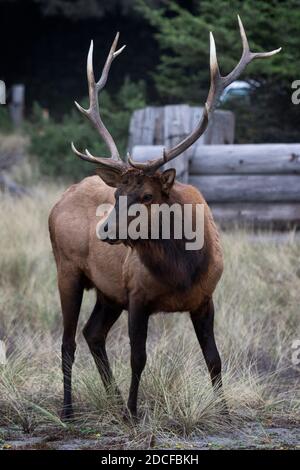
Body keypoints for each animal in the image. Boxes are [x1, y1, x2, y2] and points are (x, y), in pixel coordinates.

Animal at [48, 17, 280, 422]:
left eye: (146, 196)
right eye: (117, 196)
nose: (105, 230)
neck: (181, 270)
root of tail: (58, 201)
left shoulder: (205, 298)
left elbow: (214, 358)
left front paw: (224, 411)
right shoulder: (137, 295)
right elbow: (138, 358)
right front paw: (132, 412)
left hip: (108, 291)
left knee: (93, 333)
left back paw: (110, 399)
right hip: (68, 269)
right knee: (67, 341)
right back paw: (69, 410)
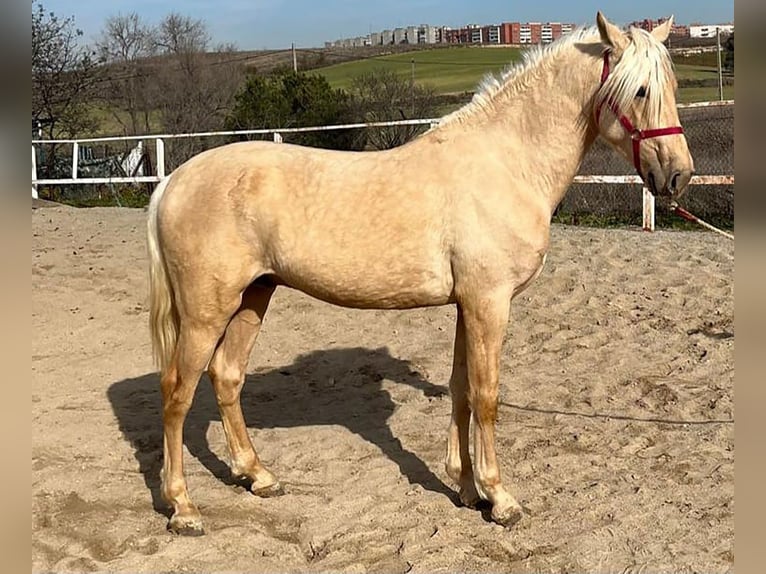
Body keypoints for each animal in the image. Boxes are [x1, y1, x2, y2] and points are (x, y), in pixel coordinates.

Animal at [146, 12, 696, 536]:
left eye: (671, 86)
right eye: (639, 90)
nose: (677, 176)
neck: (505, 164)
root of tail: (174, 181)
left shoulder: (467, 305)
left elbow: (460, 389)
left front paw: (468, 489)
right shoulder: (489, 303)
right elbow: (486, 396)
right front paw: (501, 500)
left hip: (253, 297)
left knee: (226, 377)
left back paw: (258, 476)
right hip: (206, 312)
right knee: (176, 393)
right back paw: (183, 508)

####

■ **What the task requires**
Would you transcribe, exactly, the lines running from the one that contains "left shoulder: (467, 305)" through the final line of the listing above? Include both ends and nothing else.

■ **Solved exercise**
left shoulder: (467, 305)
left elbow: (460, 389)
left front paw: (468, 489)
right shoulder: (489, 303)
right elbow: (486, 396)
right front paw: (501, 500)
left hip: (253, 297)
left knee: (226, 377)
left back paw: (258, 476)
right hip: (206, 312)
right knee: (176, 393)
right back paw: (183, 508)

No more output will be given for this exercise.